Ned Pritzlaff’s Bio:
As a child born and raised in Milwaukee, Wisconsin, I was fortunate to grow up in a family that valued both visual and performing arts, design and nature, which nurtured my innate sensitivity to color, light, line and form. I was encouraged throughout childhood to explore many different artisic mediums during my formative years.
My Grandmother Erna Pritzlaff was an avid gardener and her lake country home was a treasured haven throughout my childhood. It was there that I first began to notice the strong ties between nature and design. Look at nearly any flower and you can see what I mean, then extrapolate that to an entire garden (typically someone’s well laid out vision of natural beauty), then beyond that to the natural landscape created by mother nature and our creator… Both were intriguing to me. Over time my landscape design direction has been refined to design with nature first and foremost, with a few technical/structural design elements added in for comfort and contrast.

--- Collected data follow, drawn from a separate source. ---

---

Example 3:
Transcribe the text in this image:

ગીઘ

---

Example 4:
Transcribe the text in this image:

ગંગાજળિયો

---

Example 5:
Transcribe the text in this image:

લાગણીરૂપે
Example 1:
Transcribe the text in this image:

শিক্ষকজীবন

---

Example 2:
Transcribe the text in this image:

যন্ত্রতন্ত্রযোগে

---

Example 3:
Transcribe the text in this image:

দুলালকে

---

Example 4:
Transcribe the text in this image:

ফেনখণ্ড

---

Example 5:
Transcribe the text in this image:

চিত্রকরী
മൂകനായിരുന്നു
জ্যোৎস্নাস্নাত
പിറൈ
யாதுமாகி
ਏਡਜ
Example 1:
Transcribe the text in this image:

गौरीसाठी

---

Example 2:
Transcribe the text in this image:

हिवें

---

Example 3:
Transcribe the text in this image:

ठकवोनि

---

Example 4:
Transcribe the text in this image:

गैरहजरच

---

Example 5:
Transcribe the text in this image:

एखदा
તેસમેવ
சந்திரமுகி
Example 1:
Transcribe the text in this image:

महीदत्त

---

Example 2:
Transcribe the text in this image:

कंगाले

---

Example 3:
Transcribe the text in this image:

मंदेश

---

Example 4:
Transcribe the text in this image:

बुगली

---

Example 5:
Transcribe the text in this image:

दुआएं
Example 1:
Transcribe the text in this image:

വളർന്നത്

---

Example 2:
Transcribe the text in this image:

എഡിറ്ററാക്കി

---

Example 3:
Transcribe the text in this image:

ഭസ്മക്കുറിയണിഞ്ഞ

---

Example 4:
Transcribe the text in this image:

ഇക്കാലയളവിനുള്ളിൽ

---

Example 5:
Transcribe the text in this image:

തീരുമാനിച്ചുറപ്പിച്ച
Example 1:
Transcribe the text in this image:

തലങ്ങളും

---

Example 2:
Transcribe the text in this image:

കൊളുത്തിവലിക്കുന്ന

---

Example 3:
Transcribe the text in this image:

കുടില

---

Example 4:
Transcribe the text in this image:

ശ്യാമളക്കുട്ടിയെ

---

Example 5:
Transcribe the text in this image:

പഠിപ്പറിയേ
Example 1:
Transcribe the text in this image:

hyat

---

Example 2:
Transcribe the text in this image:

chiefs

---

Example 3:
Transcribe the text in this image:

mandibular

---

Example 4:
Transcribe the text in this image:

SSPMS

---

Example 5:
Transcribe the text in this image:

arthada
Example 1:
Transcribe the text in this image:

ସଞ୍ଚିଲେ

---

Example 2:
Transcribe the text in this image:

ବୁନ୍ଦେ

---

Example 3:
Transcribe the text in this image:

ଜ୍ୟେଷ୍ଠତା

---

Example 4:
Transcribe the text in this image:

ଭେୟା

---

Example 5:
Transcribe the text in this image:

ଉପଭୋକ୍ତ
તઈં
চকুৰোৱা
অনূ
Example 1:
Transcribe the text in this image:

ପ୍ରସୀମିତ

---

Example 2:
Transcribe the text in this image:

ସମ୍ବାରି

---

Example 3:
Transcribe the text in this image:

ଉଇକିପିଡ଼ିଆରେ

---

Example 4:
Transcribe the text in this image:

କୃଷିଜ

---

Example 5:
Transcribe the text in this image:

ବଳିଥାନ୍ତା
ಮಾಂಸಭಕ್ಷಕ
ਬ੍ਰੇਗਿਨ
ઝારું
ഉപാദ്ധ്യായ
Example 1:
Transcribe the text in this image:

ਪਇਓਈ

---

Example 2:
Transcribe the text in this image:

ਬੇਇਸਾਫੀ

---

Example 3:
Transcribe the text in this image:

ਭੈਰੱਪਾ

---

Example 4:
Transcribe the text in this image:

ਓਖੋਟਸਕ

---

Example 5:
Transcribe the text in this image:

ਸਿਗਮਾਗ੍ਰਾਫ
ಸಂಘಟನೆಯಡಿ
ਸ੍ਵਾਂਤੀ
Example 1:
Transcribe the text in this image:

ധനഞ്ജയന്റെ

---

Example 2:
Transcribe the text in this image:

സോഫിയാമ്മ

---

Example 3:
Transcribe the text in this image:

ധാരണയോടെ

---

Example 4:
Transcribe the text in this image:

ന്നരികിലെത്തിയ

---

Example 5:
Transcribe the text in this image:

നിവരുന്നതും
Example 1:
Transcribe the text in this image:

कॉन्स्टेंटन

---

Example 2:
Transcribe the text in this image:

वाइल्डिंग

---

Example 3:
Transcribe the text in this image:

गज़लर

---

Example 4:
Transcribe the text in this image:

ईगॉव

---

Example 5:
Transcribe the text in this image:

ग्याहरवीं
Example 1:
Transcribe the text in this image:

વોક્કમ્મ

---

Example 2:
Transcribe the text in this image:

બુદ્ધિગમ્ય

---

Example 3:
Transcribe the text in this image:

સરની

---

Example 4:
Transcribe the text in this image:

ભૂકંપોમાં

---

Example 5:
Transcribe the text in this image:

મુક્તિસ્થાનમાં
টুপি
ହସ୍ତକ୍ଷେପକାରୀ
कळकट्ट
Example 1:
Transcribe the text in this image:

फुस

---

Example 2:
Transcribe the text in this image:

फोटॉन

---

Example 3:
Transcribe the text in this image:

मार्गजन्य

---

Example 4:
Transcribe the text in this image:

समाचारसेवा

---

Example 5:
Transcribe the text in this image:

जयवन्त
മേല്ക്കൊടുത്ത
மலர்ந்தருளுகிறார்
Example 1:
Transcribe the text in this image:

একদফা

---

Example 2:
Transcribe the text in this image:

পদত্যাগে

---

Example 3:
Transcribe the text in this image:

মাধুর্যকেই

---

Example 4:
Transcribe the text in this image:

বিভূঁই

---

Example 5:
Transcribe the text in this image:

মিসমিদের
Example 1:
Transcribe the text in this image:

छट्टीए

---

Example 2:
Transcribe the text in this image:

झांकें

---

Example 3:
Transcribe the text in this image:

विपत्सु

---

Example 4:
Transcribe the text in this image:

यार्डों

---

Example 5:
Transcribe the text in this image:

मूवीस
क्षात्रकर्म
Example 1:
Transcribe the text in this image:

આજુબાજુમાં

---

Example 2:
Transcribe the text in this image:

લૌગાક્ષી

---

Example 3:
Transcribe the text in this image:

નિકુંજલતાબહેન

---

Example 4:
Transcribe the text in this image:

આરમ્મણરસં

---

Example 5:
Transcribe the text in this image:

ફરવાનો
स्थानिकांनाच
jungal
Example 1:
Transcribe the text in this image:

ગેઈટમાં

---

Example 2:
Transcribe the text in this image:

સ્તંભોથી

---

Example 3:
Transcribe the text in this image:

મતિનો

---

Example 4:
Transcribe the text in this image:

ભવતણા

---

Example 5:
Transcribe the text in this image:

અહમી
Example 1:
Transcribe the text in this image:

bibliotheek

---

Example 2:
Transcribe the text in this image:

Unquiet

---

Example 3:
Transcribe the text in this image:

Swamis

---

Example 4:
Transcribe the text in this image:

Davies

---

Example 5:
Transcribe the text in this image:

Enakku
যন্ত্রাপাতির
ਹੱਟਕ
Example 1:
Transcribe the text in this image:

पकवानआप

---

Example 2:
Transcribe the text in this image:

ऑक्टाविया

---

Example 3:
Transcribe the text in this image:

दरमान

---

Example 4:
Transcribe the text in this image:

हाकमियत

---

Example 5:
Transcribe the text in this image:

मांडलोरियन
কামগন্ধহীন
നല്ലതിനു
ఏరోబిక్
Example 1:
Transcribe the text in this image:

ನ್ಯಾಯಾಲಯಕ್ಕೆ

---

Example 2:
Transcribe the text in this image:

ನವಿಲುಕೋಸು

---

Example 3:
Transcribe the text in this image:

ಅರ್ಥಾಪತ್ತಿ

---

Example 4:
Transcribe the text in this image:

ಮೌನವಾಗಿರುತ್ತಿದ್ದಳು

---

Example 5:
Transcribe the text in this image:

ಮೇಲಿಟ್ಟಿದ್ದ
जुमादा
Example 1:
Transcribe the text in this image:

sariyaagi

My Great Aunt Dorothea Mayer studied art and music throughout her life. My Aunt Dede Pritzlaff was an established photographer and her photos of the important figures of her day included Jake LaMotta, Jackie Gleason, and Georgia O’Keefe. They were both great influences and great inspirations to my cultural and artistic development in the visual arts.
Finally, my father was an engineer with a keen appreciation of industrial design, and my mother’s education in interior design influenced every aspect of our home environment. She had other creative outlets as well such as needlepoint, and making collages.
After high school, my focus was centered on our natural world and I enrolled in the forestry program at the University of Wyoming. But that didn’t provide me with an outlet for my creative instincts and design abilities. So I turned to Landscape Architecture to combine both nature and design.
For many years, the primary outlet for my creativity has been through landscape architecture. I have a bachelor’s degree in landscape architecture from the University of Wisconsin and have worked in the landscape field for over 35 years. I currently own Luminoptics Lighting, a landscape lighting business which has provided me with yet another avenue to express my creativity.
However, I have also been an avid photographer – ever since I received my first camera at age 10. More recently, the need to further express myself through photography has reached a new crescendo, moving me in directions still unknown. As you look through my online galleries, you will see that I am eagerly exploring many facets of this infinite medium.
EDUCATION & EXPERIENCE
Attended University of Wyoming – Forestry Program: 1974 – 1976
Bachelor of Science in Landscape Architecture – University of Wisconsin Madison: 1980
Landscape Design/Construction metro Chicago area: 1980 – 1986
Landscape Design/Construction metro Milwaukee area: 1986 – 1990
Freelance Landscape Architect and owner of Luminoptics Lighting. 1986 – present
Photographer for 50 years
I cherish all of my senses but I certainly gravitate toward visual stimuli. I have heard any number of painters say that they strive to make their work look like photographic images. Conversely, my goal is to create Fine Art Photographic Images that appear more like paintings or pastels. As a landscape architect, the theme of many of my photos has centered around our natural environment, plants, and landscapes. In recent years my images have become more abstract. I have been using my camera to look beneath the surface, to turn forms and objects inside out and to find the, often unseen, beauty in the objects of everyday life. My process begins with the raw capture, obviously. From there I apply post-processing techniques, sometimes a little – sometimes a lot, to bring the image to full fruition. These abstract images can come from nature or the man made world. That is where my interest and focus currently lies and will remain for the foreseeable future. As you will see in my galleries, in the end, if I am about anything, it’s color.